§ **Directions for this task**: Go to the line holding "nose: (208, 321)" in the entries below and write out exactly every line down to and including the line holding "right back paw: (270, 591)".

§ **Data to process**:
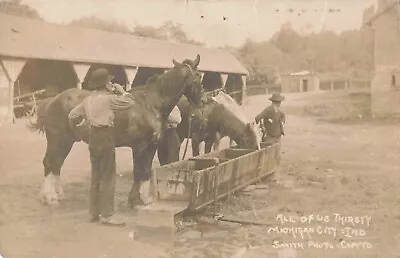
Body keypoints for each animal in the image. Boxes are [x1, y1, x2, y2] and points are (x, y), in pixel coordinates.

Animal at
* * *
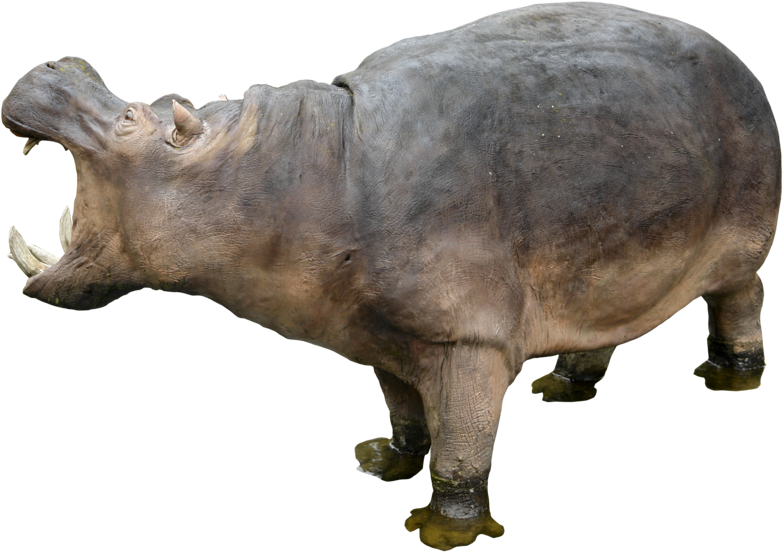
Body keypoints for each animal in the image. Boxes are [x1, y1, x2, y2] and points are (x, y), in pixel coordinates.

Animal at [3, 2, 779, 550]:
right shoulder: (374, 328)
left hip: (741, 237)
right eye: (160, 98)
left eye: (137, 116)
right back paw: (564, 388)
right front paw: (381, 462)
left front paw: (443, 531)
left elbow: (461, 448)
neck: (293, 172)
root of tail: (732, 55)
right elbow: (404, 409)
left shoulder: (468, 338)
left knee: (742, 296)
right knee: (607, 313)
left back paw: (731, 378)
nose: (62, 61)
==
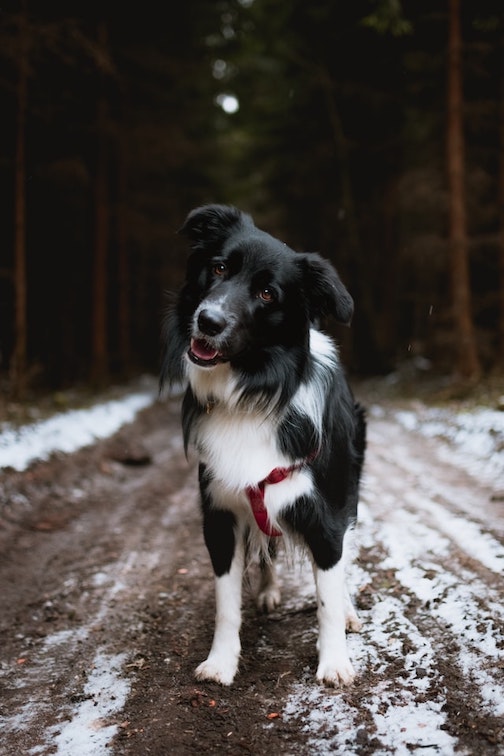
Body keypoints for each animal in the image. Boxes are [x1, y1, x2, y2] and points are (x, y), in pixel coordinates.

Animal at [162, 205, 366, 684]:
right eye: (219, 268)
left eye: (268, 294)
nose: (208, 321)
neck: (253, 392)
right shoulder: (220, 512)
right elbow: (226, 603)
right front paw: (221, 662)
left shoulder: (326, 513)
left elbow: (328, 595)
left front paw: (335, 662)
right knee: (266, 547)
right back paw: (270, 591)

§ **Answer to this task**:
nose: (208, 321)
neck: (253, 392)
right shoulder: (220, 512)
right elbow: (226, 603)
right front paw: (221, 662)
left shoulder: (326, 513)
left elbow: (328, 595)
left front paw: (335, 662)
right knee: (266, 547)
right back paw: (270, 591)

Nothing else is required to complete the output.